======== INPUT DATA

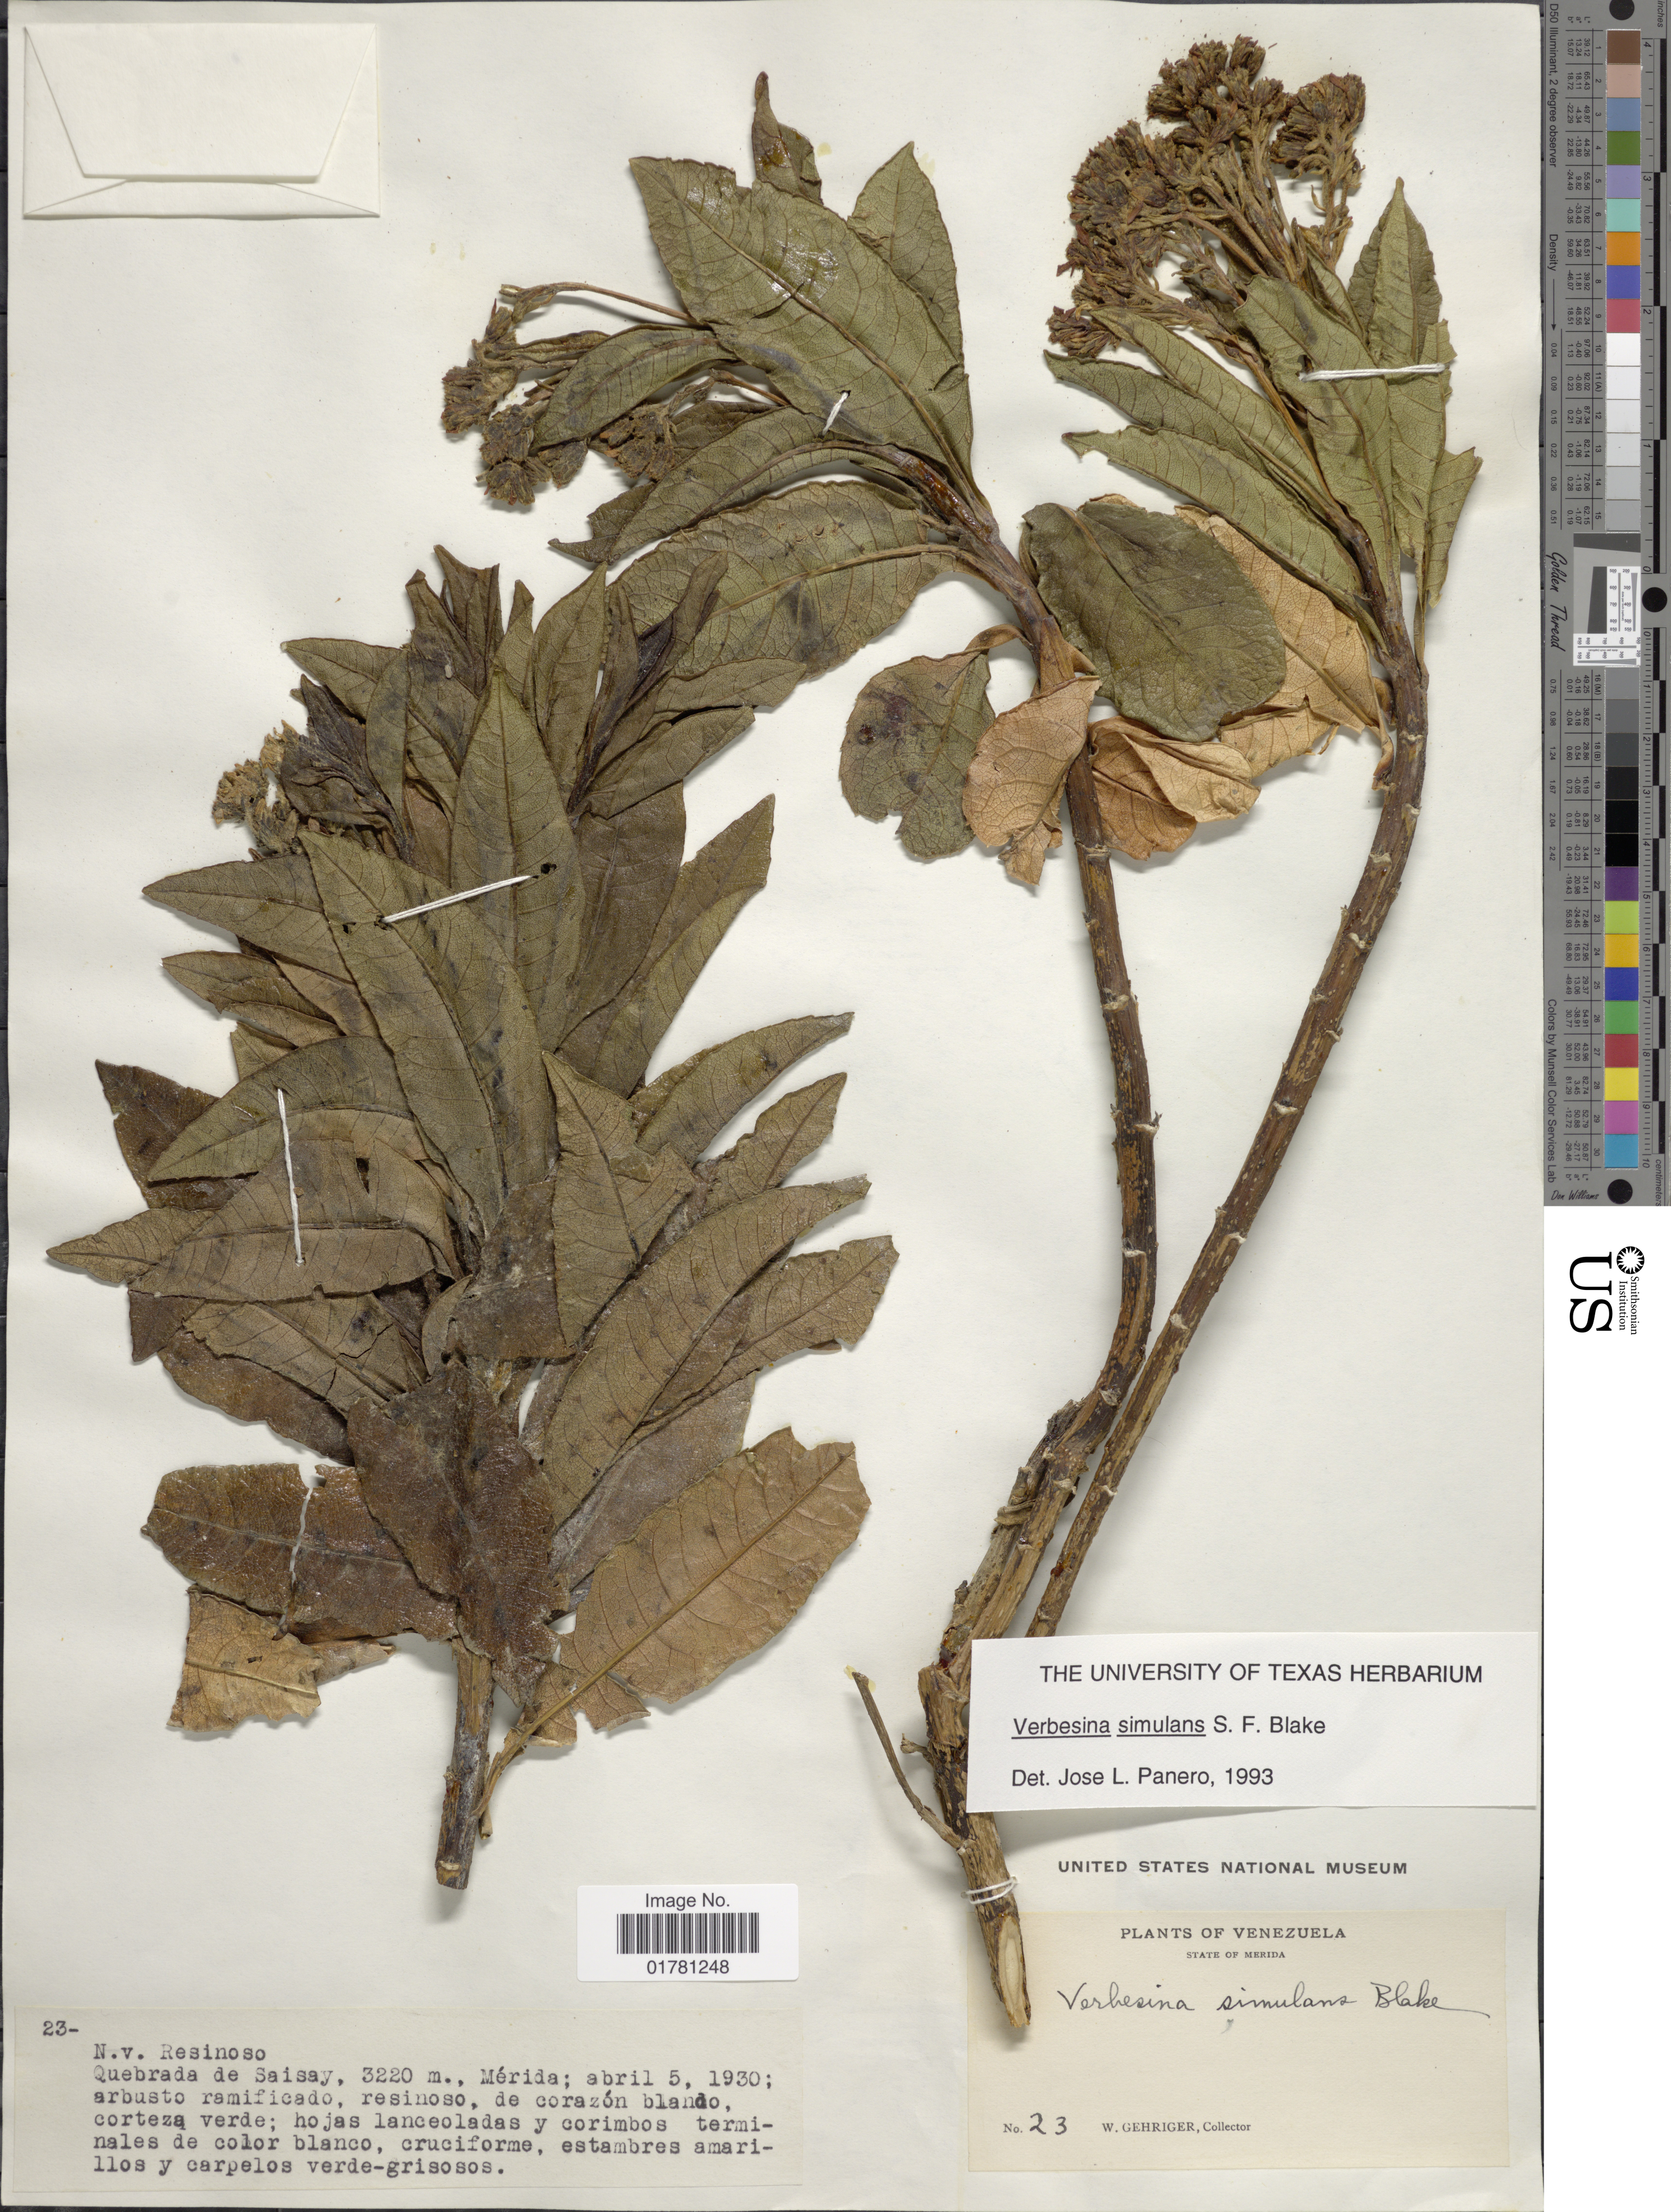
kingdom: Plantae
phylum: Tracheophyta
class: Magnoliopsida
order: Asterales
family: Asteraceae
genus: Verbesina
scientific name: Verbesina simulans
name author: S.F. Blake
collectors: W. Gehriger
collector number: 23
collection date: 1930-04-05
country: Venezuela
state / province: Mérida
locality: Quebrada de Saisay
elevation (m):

================

### TASK OBJECTIVE
Write out every line of the records above without changing anything, and leave the pictures out.

### FULL RESPONSE
kingdom: Plantae
phylum: Tracheophyta
class: Magnoliopsida
order: Asterales
family: Asteraceae
genus: Verbesina
scientific name: Verbesina simulans
name author: S.F. Blake
collectors: W. Gehriger
collector number: 23
collection date: 1930-04-05
country: Venezuela
state / province: Mérida
locality: Quebrada de Saisay
elevation (m):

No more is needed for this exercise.